Friday, October 16, 2020

Election Turmoil

I have been voting since 1960. I have voted in North Carolina. I have voted in South Carolina, and I have voted absentee while in the military, first in Alabama and then in Vietnam.

I have voted for Democrats. I have voted for Republicans, and I have vote for candidates who belonged to neither of the two major parties.

I have been a poll worker. I have been a poll watcher. I was the voting officer for my Army unit, and I have been an unsuccessful candidate.

In all those years, in casting all those votes, and in participating in the electoral process in various ways, I have always felt that my vote was secure. My candidate did not win in every case, but I never doubted that my vote had been counted.

In 2020, that sense of security has been undermined.

Now I am not so naïve as to believe that every voters in the Carolinas in the 1960s felt the same as I did at the time.

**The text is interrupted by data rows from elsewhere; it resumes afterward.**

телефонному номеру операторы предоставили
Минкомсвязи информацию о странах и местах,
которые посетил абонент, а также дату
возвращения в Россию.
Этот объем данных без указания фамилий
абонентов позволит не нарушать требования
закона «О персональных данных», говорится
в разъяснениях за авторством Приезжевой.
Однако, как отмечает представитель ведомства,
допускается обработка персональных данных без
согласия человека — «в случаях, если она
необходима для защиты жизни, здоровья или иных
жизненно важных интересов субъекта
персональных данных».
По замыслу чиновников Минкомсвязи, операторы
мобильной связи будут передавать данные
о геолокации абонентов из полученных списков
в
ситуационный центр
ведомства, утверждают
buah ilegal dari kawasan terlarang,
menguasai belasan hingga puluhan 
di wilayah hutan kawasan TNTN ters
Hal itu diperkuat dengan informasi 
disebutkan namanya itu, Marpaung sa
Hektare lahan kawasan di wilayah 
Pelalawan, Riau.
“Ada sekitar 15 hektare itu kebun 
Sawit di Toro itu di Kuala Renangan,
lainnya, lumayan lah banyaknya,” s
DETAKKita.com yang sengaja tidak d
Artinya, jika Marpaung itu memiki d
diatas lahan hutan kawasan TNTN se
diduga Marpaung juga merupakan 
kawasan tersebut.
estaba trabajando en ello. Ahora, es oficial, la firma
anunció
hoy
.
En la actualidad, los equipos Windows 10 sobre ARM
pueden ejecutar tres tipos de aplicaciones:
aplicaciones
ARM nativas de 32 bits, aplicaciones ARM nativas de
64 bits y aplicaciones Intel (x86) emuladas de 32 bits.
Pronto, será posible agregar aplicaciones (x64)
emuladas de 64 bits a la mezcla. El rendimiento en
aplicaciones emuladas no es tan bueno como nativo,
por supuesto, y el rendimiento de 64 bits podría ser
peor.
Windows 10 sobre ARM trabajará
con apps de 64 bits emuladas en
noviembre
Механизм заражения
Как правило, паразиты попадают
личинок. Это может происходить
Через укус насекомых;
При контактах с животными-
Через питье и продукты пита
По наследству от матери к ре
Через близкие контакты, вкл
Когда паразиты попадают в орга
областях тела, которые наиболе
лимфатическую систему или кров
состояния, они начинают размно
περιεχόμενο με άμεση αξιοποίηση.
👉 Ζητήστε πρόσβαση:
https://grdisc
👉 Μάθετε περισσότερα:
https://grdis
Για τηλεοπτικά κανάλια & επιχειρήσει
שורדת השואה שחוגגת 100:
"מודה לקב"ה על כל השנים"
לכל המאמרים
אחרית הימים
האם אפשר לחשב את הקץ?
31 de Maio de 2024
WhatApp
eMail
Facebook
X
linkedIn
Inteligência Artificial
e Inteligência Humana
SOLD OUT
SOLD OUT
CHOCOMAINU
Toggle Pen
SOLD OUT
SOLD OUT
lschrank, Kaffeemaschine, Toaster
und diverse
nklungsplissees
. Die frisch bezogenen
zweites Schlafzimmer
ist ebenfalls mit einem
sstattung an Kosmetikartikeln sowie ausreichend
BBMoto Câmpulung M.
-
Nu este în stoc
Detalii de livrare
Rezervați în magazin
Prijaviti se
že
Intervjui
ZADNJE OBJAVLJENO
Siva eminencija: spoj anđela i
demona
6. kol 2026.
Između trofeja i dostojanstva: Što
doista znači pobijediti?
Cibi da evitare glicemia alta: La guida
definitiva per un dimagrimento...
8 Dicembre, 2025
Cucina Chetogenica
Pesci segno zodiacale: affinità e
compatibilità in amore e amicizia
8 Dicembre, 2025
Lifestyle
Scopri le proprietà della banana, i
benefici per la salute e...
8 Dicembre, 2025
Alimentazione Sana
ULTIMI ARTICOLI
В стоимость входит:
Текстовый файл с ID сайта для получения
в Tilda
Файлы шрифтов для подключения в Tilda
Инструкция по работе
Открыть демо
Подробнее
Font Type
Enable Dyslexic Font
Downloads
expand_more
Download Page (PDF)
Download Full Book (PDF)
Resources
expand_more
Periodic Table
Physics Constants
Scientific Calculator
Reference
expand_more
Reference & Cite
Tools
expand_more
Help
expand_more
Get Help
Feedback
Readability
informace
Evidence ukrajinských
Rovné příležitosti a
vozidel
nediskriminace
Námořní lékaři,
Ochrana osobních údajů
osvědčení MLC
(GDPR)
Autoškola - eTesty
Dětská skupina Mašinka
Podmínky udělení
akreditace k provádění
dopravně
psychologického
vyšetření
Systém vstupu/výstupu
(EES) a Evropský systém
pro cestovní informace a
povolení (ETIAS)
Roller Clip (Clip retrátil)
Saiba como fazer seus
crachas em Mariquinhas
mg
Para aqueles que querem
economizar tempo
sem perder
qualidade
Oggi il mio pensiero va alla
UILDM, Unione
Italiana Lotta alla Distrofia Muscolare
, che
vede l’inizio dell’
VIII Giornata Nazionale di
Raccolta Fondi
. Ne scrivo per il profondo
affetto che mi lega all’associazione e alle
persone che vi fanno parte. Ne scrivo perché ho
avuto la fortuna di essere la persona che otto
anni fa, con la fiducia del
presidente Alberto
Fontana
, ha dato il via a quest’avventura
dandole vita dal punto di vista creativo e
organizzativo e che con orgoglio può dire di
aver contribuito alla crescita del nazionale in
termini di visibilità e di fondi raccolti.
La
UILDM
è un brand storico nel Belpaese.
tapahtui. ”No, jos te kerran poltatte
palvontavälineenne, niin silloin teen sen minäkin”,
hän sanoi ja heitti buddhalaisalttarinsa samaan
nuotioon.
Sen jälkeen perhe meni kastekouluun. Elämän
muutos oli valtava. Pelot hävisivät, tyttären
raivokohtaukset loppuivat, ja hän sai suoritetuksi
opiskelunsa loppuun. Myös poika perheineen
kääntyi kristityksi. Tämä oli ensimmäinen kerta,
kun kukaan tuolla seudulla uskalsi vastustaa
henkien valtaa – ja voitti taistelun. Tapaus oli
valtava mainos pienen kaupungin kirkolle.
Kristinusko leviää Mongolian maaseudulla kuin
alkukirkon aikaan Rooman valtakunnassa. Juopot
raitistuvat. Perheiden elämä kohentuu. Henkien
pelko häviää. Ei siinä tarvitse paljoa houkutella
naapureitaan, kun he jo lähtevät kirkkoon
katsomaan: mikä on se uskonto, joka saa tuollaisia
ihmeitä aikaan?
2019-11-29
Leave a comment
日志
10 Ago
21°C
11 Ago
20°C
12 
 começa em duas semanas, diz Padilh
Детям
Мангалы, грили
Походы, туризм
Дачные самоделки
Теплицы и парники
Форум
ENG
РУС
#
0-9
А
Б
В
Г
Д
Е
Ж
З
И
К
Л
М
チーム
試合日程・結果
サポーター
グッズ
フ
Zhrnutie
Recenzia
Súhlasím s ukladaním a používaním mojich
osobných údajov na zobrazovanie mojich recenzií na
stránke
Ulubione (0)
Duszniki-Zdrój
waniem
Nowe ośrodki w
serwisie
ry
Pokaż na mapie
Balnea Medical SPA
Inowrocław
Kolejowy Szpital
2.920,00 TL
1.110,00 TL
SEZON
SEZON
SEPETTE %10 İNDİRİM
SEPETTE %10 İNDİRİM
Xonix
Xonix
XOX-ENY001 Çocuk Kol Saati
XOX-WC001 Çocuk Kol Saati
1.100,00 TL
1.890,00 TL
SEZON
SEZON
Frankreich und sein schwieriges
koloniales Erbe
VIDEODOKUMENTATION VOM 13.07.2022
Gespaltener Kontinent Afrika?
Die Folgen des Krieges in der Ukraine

African Americans were still subject to all sorts of voter suppression tactics.

The country began to address that problem in 1965 with passage of the Voting Rights Act. It required preclearance by the US Department of Justice of any regulation, policy or law which might impact access to the ballot in states with a long history of discrimination against minorities. According to the Brennan Center for Justice, in the twenty years following passage of the act the disparity in registration rates between white and black voters dropped from nearly 30 percent to only eight.

Despite the obvious evidence of the act’s success in combating discrimination, in 2013 the conservative majority on the US Supreme Court in a 5-4 decision ruled the preclearance requirement was unconstitutional because data on discrimination had not been updated. The defect cited in Shelby v. Holder can be repaired quickly through legislation, but Republicans in the US Congress have resisted any such measures.

As a result, in state after state, Republican state legislatures have implemented new laws and strategies targeting specific groups, generally those that tend to vote for Democrats. Voter rolls have been purged under dubious circumstances, photo id requirements have been imposed with deliberate intent to exclude certain citizens, efforts to gerrymander election districts have been intensified and a raft of other low level inconveniences have been implemented, such as moving or closing polling places in neighborhoods with significant minority residents and limiting time and places for registration drives, for early voting, and for mail-in voting.

A notable example of the extremes to which Republican governors have been willing to go, the Texas chief executive, Greg Abbott has limited mail-in drop boxes to one per county, regardless of population. This represents a significant hardship for voters in the state’s most populous counties, which are mostly Democratic. That his action has been upheld by the US Fifth Circuit Court reflects the effectiveness of the collusion between Trump and GOP Senate Majority Leader Mitch McConnell in remaking the federal judiciary.

Added to the assault on voter rights, has been Donald Trump’s persistent ranting about voter fraud and “rigged” elections. Without any evidence of meaningful violations in previous elections and without any sympathy for voter fears about the pandemic, he has labeled anticipated mail-in voting this year a “disaster” and “a whole big scam.” Trump also has encouraged mail-in voters to go to polling places on Election Day and cast an in-person ballot if poll workers cannot confirm their mail-in ballot has been received. Even after being warned there are laws against voting twice, he continues to offer that advice.

The new postmaster general, a wealthy Trump supporter, tried to complicate the mail-in voting issue by imposing drastic budget restrictions on the US Postal Service, raising questions about its capacity to handle the likely increase in mail-in voting. In addition, the US Department of Justice, under William Barr, has already begun investigating possible election fraud cases. There is no indication DOJ is pursuing any cases of discrimination under the remnants of the Voting Rights Act.  

With characteristic bombast Trump also has assailed peaceful protesters as “thugs” and “anarchists,” and given a greenlight to private militia groups, like the “Proud Boys.”  Trump’s rhetoric and his unwillingness to condemn violence and unlawful behavior by his supporters is heightening the danger that mayhem could occur during the 2020 campaign and afterwards. His refusal to state a willingness to concede peaceably if he loses November’s election simply adds fuel to the fire he’s laid.  

It’s not only Democrats who are concerned about the atmosphere in which the 2020 election is being held. Benjamin L. Ginsberg, a recently retired attorney with a long track record of representing Republican Party groups, wrote an op-ed piece for the Washington Post in September stating:

The president’s rhetoric has put my party in the position of a firefighter who deliberately sets fires to look like a hero putting them out. Republicans need to take a hard look before advocating laws that actually do limit the franchise of otherwise qualified voters. Calling elections “fraudulent” and results “rigged” with almost nonexistent evidence is antithetical to being the “rule of law” party.

I will still vote in this year’s election, but not by absentee as I originally intended in view of the pandemic and my age. Instead, I will take advantage of early voting to insure that my vote will not be endangered by mail problems or the continuing changes related to absentee voting.

It’s regrettable that our nation’s current leadership has created an environment in which respect for my right to vote, and yours, is in doubt. Democracy cannot survive under those conditions.